Wolfgang Klafiks Schriften waren in den 1990er Jahren mein erster (bewusster) Kontakt mit der Pädagogik. In meinen Bemühungen noch während der Zeit an der LMU München, einen Zugang zum pädagogischen Denken zu erlangen, habe ich viele Autoren wieder zur Seite gelegt – frustriert von langatmigen und schlecht verständlichen Darstellungen, die ich nicht gut einordnen konnte. Klafkis Texte dagegen waren mir eingängig und weckten mein Interesse. Wer sich selber einen ersten Überblick über Klafkis Denken und Wirken verschaffen will, dem empfehle ich das Buch „Wege pädagogischen Denkens. Ein autobiografischer und erziehungswissenschaftlicher Dialog“ (von W. Klafki und K.-H. Braun, erschienen 2007 in Reinhardt Verlag). Was mir an der psychologischen Herangehensweise zu Fragen des Lernens und Lehrens stets gefehlt hat, war eine systematische Auseinandersetzung mit normativen Fragen: mit der gesellschaftlichen Bedeutung von Bildung, mit den damit zusammenhängenden Zielen und Inhalten von Bildung und mit der Rolle von Theorie und Empirie in dieser Auseinandersetzung. Wolfgang Klafki liefert, so meine Einschätzung, genau das in einer bestechend klaren Form.

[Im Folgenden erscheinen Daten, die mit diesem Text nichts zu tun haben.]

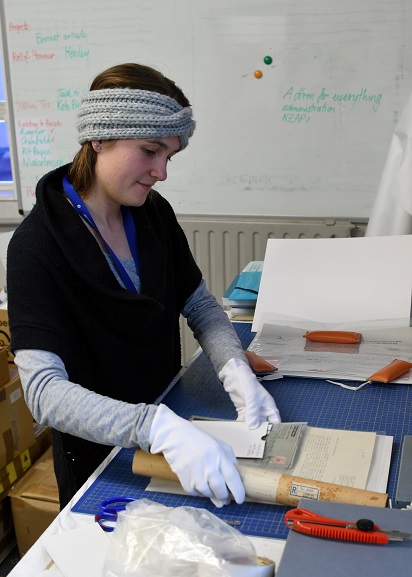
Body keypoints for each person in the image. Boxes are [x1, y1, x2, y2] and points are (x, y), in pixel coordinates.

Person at [7, 63, 281, 509]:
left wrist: (234, 369)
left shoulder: (152, 213)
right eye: (150, 151)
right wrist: (155, 428)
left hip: (175, 419)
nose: (161, 172)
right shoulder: (35, 247)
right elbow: (44, 393)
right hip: (105, 458)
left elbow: (199, 304)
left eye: (168, 156)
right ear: (99, 138)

Leider aber haben sich Aebli und Klafki – wenn man mal einzelne Überlegungen zur Lehrerbildung außen vor lässt – nicht näher mit akademischem Lehren und Lernen beschäftigt. Und es funktioniert eben nicht, bildungswissenschaftliche Erkenntnisse ohne weiteres von der Schule auf die Hochschule zu übertragen. Doch die Art und Weise, wie sich Aebli und Klafki Fragen des Lehrens, Lernens und der Bildung gestellt haben und zu Antworten gekommen sind, sowie die Komplementarität dieser beiden Ansätze wären meiner Ansicht nach auch für den allgemein-didaktischen Part der Hochschuldidaktik äußerst fruchtbar. Die Hochschuldidaktik wartet also noch auf einen Aebli und einen Klafki mit einem genuin hochschuldidaktischen Blick für die Besonderheiten akademischer Bildung.

Ein Kommentar

  1. … und kommen die beiden dann womöglich um Haaresbreite zu spät, weil die akademische Lehre sich dann in ihre Bestandteile aufgelöst haben wird?